**TASK DESCRIPTION:** For the listing below, return the line containing "and stylesheets styles.", the line containing "websites or apps.", and all lines in between, exactly as written and nothing else.
═══ DATA SUPPLIED ═══
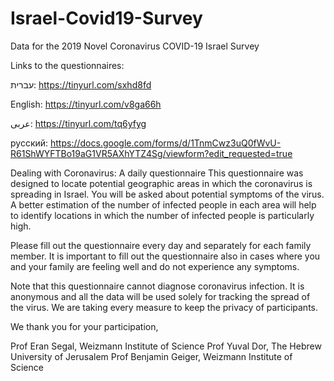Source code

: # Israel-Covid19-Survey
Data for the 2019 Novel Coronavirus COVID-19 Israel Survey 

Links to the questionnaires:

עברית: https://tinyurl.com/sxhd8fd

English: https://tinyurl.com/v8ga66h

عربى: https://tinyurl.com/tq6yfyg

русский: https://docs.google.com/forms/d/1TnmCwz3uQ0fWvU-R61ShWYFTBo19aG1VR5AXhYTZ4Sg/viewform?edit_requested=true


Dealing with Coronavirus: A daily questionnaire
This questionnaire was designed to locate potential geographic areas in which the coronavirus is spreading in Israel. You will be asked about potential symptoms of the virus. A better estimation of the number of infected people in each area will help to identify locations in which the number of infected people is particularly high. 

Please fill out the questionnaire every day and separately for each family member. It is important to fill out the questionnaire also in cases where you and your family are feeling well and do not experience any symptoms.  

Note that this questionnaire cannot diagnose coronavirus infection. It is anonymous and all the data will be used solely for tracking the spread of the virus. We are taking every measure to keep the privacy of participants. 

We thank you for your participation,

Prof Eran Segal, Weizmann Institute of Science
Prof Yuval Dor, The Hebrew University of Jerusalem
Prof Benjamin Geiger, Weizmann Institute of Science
═══
═══ DATA SUPPLIED ═══
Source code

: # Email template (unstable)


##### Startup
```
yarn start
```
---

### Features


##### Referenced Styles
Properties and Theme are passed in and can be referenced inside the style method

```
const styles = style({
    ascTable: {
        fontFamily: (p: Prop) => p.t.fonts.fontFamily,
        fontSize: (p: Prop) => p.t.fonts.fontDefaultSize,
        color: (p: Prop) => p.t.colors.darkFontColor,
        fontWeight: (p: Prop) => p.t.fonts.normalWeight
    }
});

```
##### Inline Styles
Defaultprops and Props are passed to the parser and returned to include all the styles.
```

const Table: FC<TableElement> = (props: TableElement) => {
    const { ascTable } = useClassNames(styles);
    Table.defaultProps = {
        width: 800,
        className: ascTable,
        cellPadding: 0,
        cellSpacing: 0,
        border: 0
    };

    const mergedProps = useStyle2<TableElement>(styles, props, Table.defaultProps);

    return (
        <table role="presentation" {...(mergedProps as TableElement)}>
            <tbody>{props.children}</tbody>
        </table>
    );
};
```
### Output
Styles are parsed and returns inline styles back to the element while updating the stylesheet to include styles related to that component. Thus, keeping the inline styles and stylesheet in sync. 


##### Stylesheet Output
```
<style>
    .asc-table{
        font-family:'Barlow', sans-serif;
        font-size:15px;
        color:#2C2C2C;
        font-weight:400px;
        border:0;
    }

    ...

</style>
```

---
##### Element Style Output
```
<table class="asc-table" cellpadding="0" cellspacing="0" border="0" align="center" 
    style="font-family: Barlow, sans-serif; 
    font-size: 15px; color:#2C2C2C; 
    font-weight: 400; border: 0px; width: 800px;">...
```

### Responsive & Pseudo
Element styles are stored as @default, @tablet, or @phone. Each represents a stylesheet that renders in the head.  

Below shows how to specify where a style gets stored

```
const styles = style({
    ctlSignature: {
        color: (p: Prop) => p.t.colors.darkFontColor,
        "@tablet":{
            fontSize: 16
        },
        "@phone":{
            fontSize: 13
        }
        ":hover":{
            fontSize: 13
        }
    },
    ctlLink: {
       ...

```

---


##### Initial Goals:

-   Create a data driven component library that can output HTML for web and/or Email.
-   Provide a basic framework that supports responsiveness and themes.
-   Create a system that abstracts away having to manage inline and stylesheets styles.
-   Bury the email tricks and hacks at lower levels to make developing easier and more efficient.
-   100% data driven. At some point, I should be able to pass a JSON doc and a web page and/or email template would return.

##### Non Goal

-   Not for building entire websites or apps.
═══
**ANSWER SPACE:**
-   Create a system that abstracts away having to manage inline and stylesheets styles.
-   Bury the email tricks and hacks at lower levels to make developing easier and more efficient.
-   100% data driven. At some point, I should be able to pass a JSON doc and a web page and/or email template would return.

##### Non Goal

-   Not for building entire websites or apps.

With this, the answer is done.